Although I was dimly aware that a new book in the Uglies universe was coming out this year, I hadn’t paid a whole lot of attention to Impostors, so it’s mostly chance that I stumbled upon it in the library less than a month after publication. (I’m surprised my library had it so quickly, to be honest!)
Mostly, my lack of attention was because when I reread Uglies a little while ago… I felt like I’d outgrown it somewhat. I wasn’t sure whether I was interested in another book in that series, even though I’ve read and enjoyed some of Westerfeld’s other books.
But I’m please to say I was actually pleasantly surprised by it. I suppose because I associated it with Uglies, I expected it to have a similar writing style, but it’s very clear that Westerfeld has improved as a writer since he wrote the original series, and it’s more enjoyable to read as a result. While there’s still some slang, it didn’t feel as juvenile, and overall I liked the prose a lot more than I was expecting.
It’s hard to judge it as a book in its own right, though, because it belongs to this preexisting universe. I found myself comparing it to Uglies, instead of experiencing it at face value. The extent of overlap isn’t huge: there are references to some of the characters from Uglies and at least one actually appears on-page, but it’s primarily focused on a whole new set of characters. The world has also changed a lot.
Since the events of the Uglies series, the world has become very different, and in some ways… I felt it had become less original. Uglies had a unique premise: a world centred around plastic surgery at various stages in your life, with bonus mind control elements. It was utterly unlike anything else I’d read when I first picked it up, which is why I liked it so much.
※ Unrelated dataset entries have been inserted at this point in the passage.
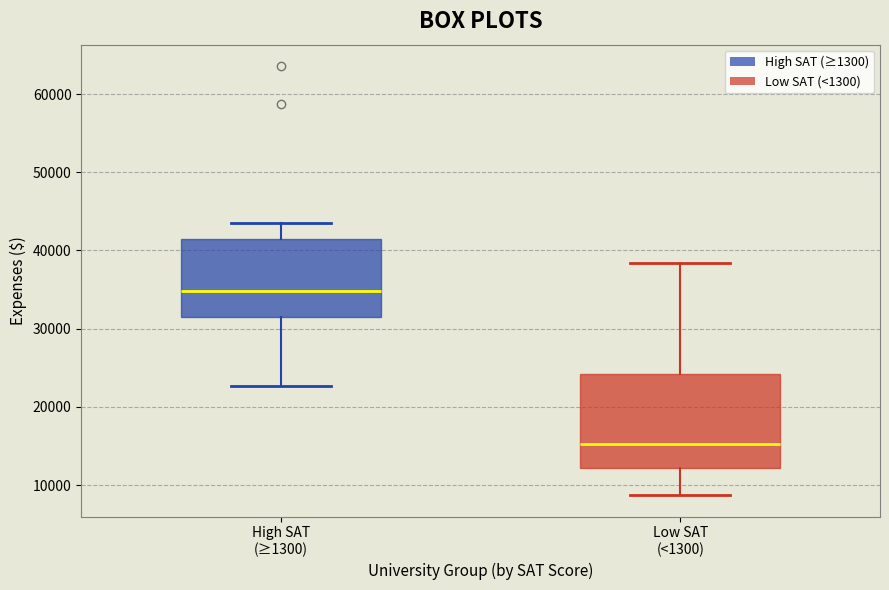

Where is the lower edge of the box for Low SAT (<1300) on the y-axis? The values are not printed on the chart, so give them approximately, as read against the axis.

12000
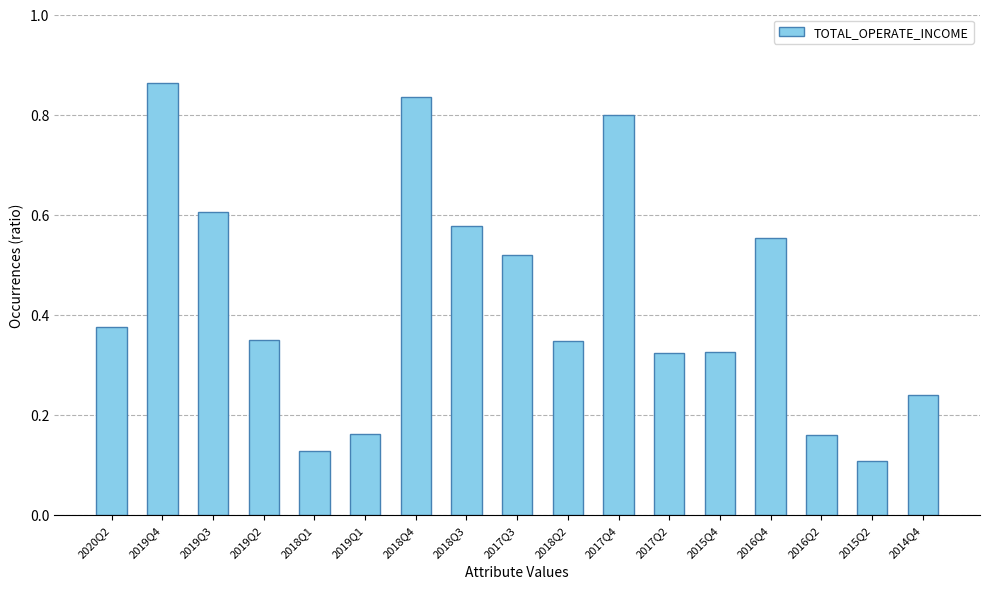

Which label corresponds to the largest value in the chart?

2019Q4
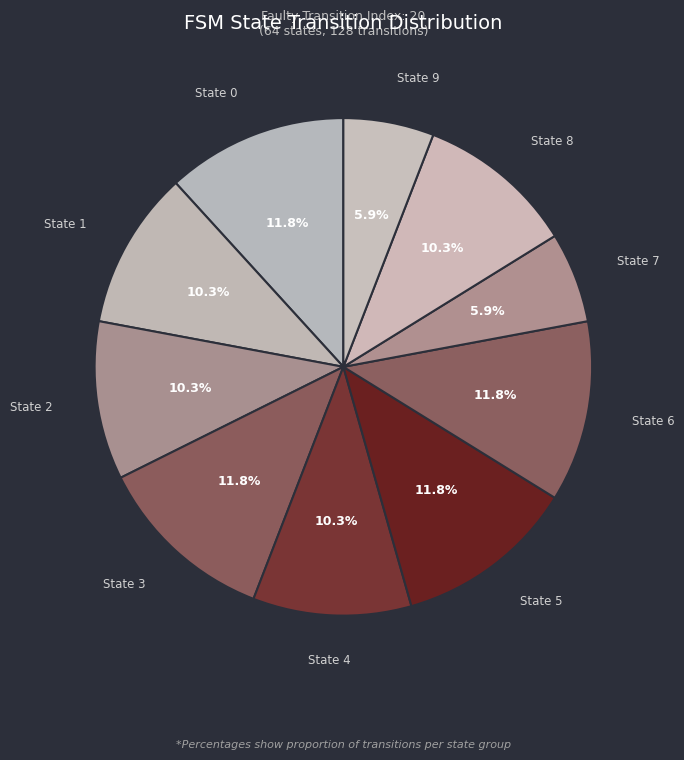

How many slices are in this pie chart?

10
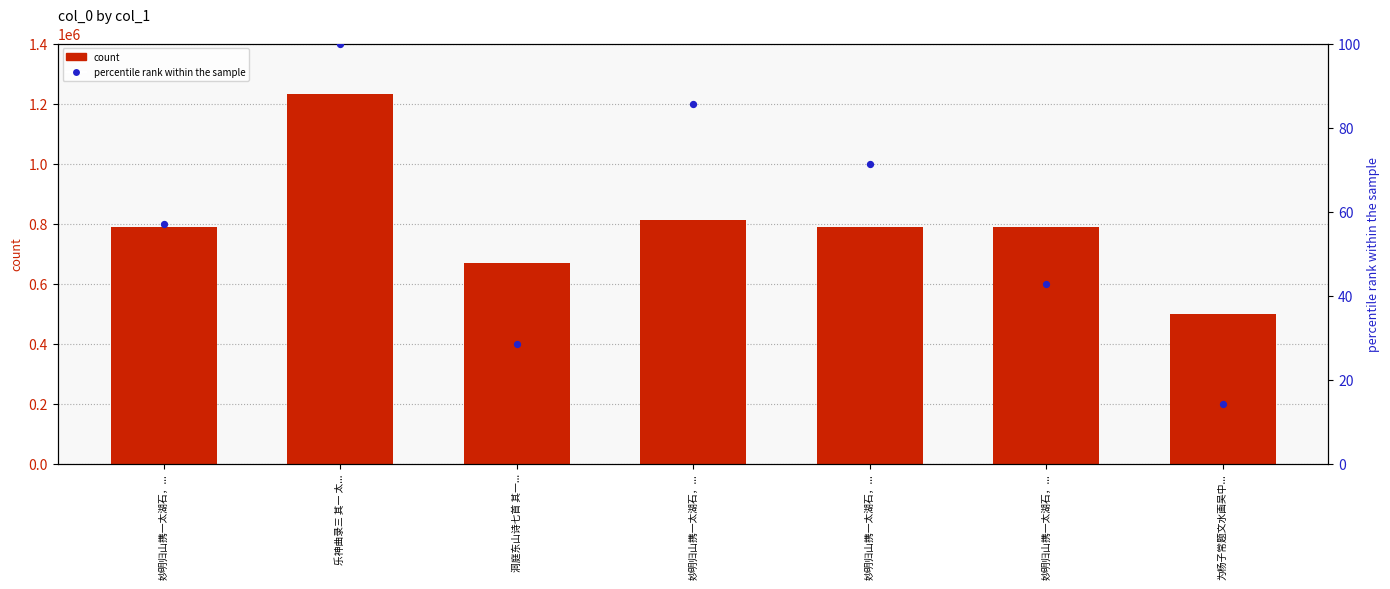

Which series has the largest Y range (max minus min)?

col_0 count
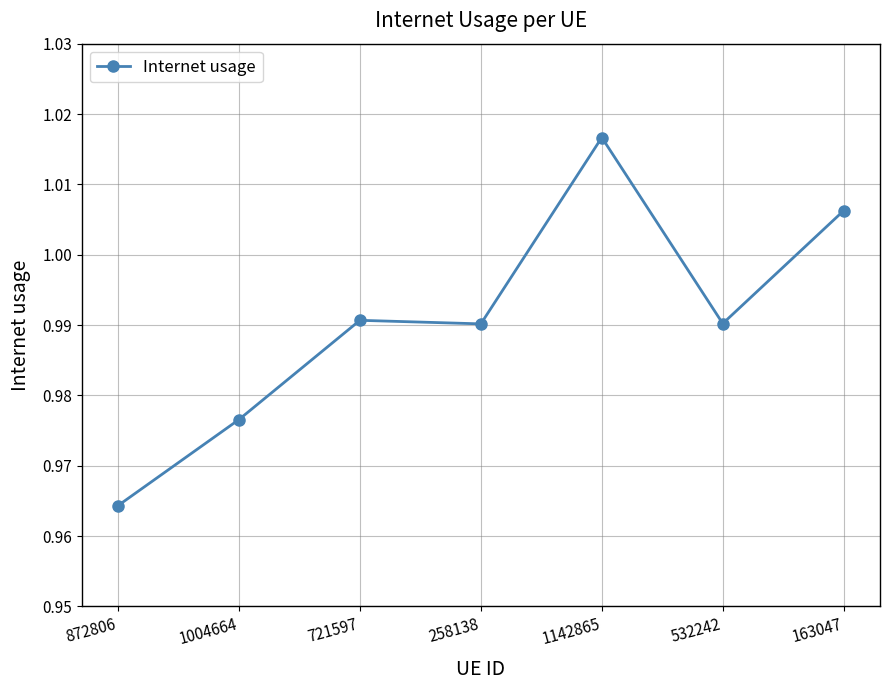

True or false: there are more than 2 points higher than both neighbors.

False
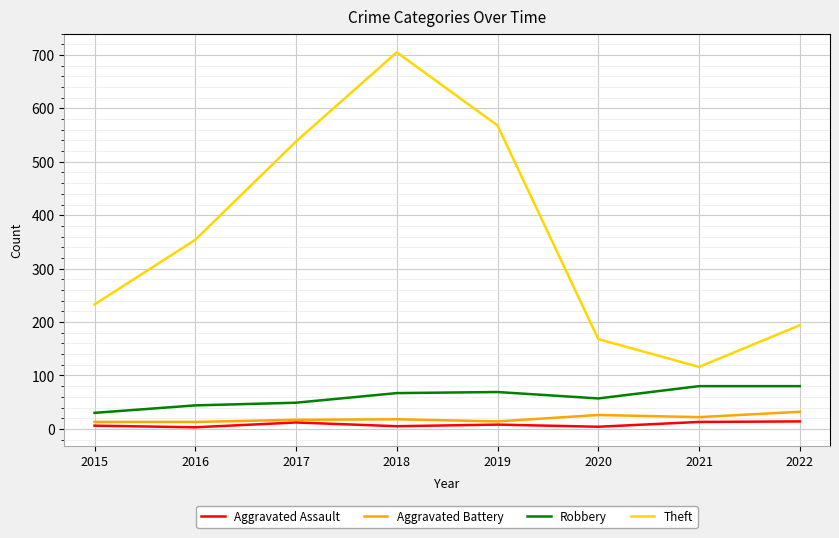

True or false: Aggravated Assault and Theft cross at least once.

False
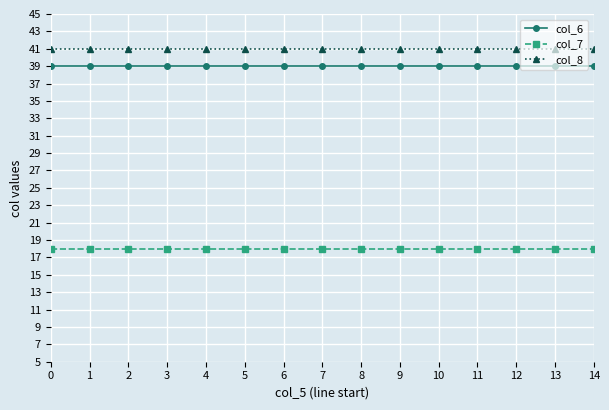

What is the total value across all series at 7?

98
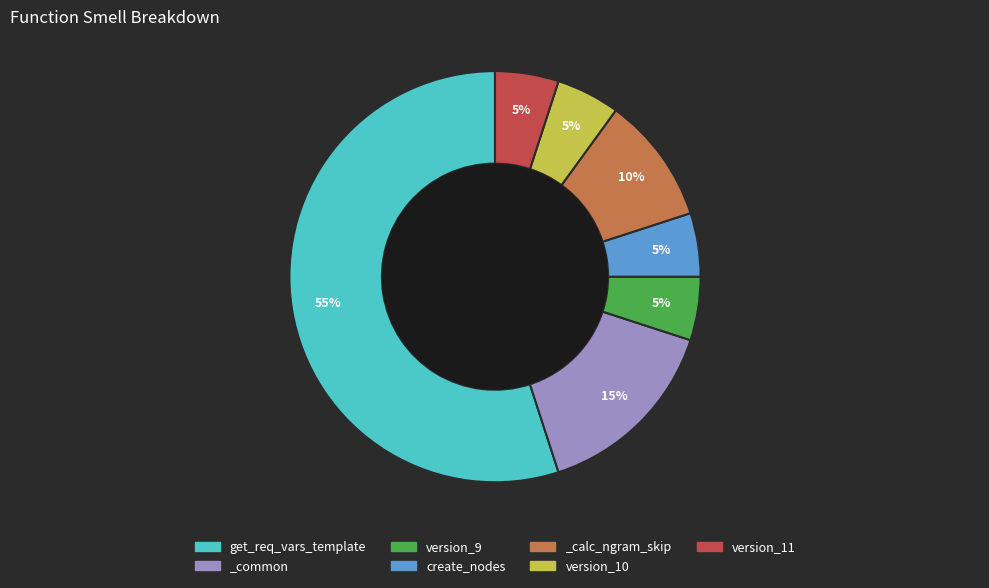

True or false: version_11 accounts for 5% of the total.

True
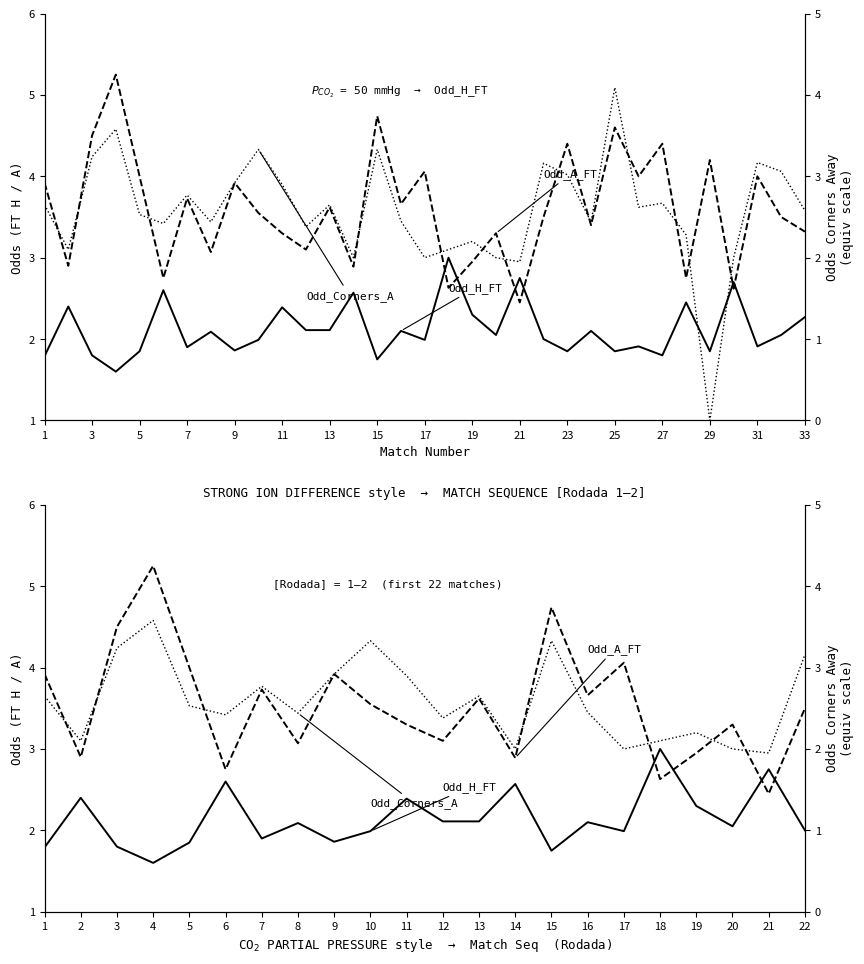

Reading right to left, extract all data points from this chart.

Odd_H_FT: 2.0	2.8	2.0	2.3	3.0	2.0	2.1	1.8	2.6	2.1	2.1	2.4	2.0	1.9	2.1	1.9	2.6	1.9	1.6	1.8	2.4	1.8
Odd_A_FT: 3.5	2.5	3.3	3.0	2.6	4.1	3.7	4.7	2.9	3.6	3.1	3.3	3.5	3.9	3.1	3.7	2.8	4.0	5.2	4.5	2.9	3.9
Odd_Corners_A: 3.2	1.9	2.0	2.2	2.1	2.0	2.5	3.3	2.0	2.6	2.4	2.9	3.3	2.9	2.4	2.8	2.4	2.5	3.6	3.2	2.1	2.6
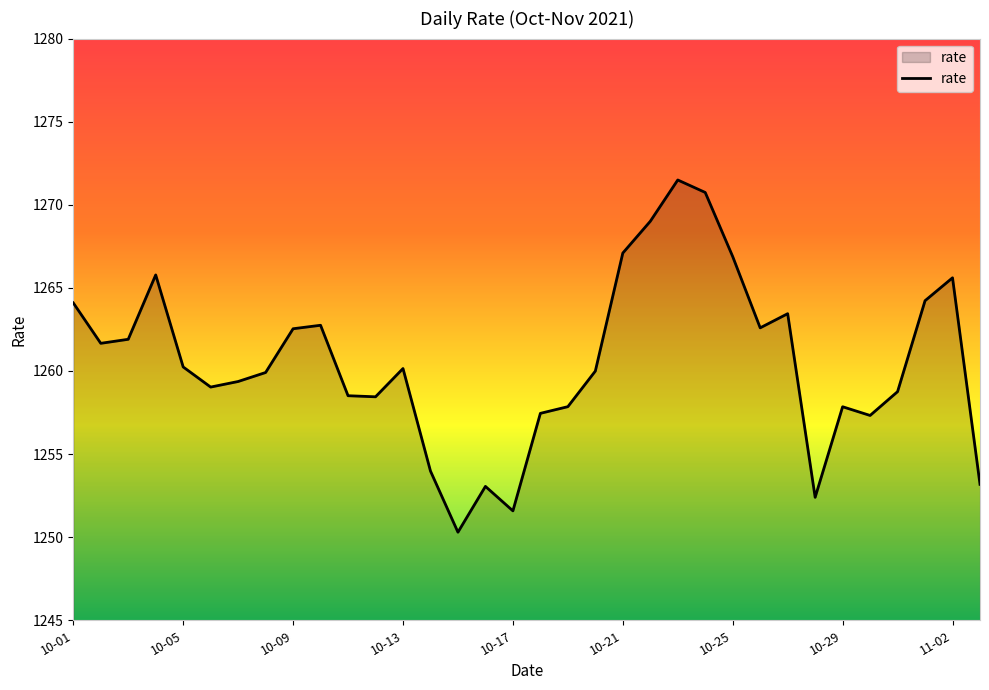

Does the chart have visible grid lines?

No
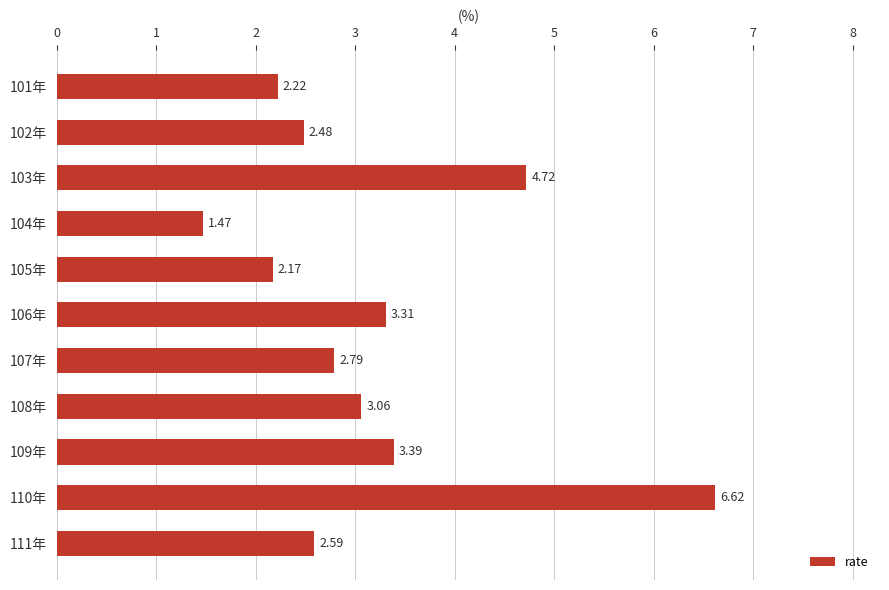

How many data points does each series have?

11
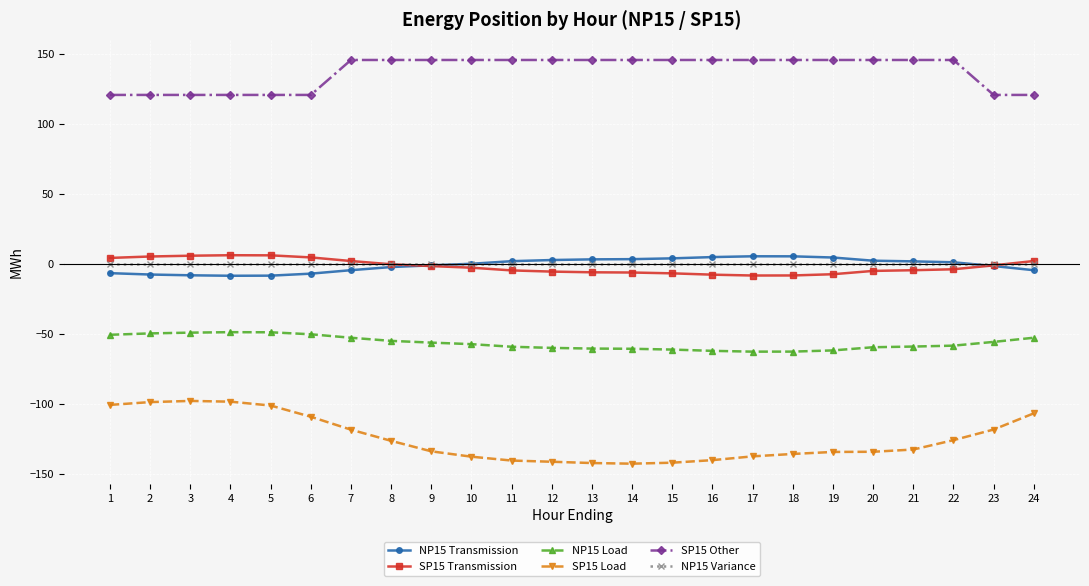

Which series has the largest total across all categories?

SP15 Other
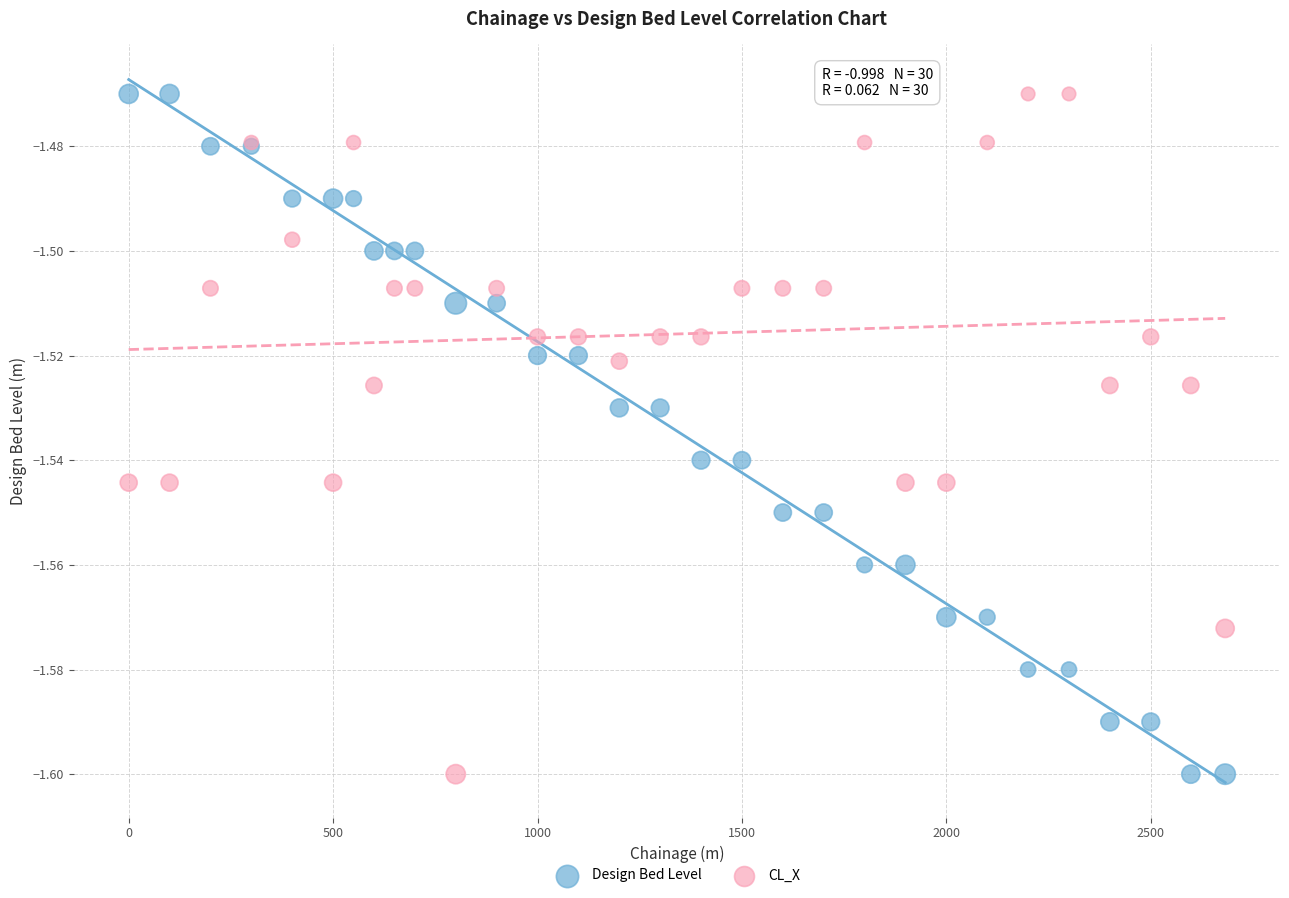

What is the X range (max minus min) for the scatter plot?

2682.0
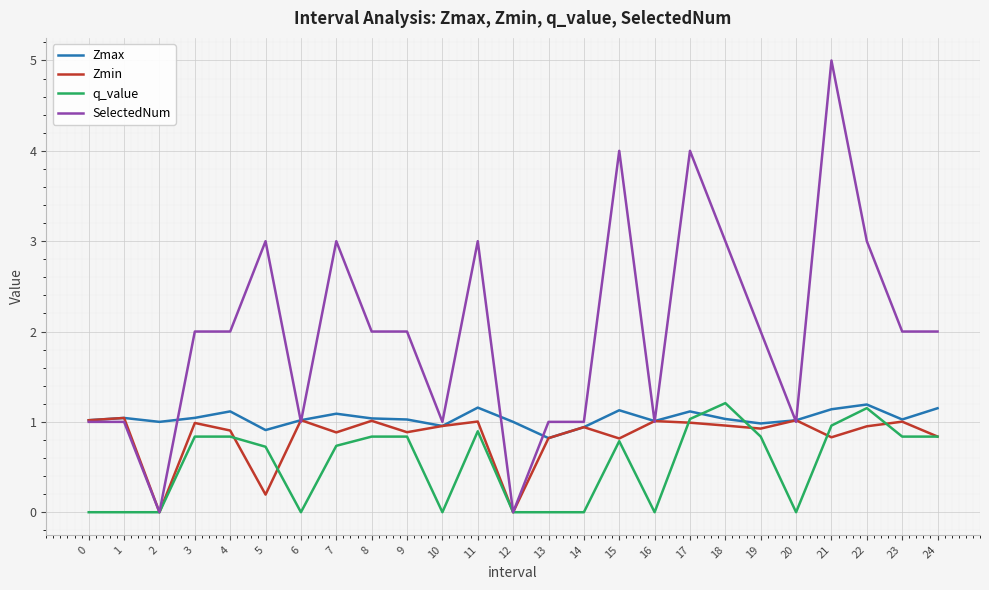

What is the highest value of the Zmax series?

1.2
Impostors, on the other hand, felt more like your standard scifi story, although it did that well. While some elements of it could be considered dystopian, others really weren’t, and there were a variety of settings that helped keep it feeling fresh. There were some references to the tech from the original series, as well as some new advancements, and a few of the surgery techniques that were central to Uglies appear peripherally here (flash tattoos, for example), but on the whole, I felt like it had kind of lost what made the original series so great.
Having said that, it did have a few other points in its favour over the earlier books: better prose, as I mentioned earlier; a romance that didn’t make me roll my eyes too hard; and queer representation. (Including a character who uses they/them pronouns! Which was dropped in so casually I almost skimmed over it and it only caught my eye after they’d been on page for a while. I had to go back and check where I’d missed it.)
It’s also centred around a very dysfunctional but incredibly important sibling relationship, between Frey and Rafi, the sister for whom she was raised as a body double. While they’re separated for a lot of the book, I really liked how Frey was motivated by her sister, and how Rafi’s feelings towards her were explored too.
Plus, Frey is a screwed-up murder child, and you know I like those.
My conclusion, then: as a sci-fi story in its own right, this was an enjoyable, quick read; as the latest installment in the Uglies series, I felt it had lost something of the original series’ nature, but gained a few other positives in place of that.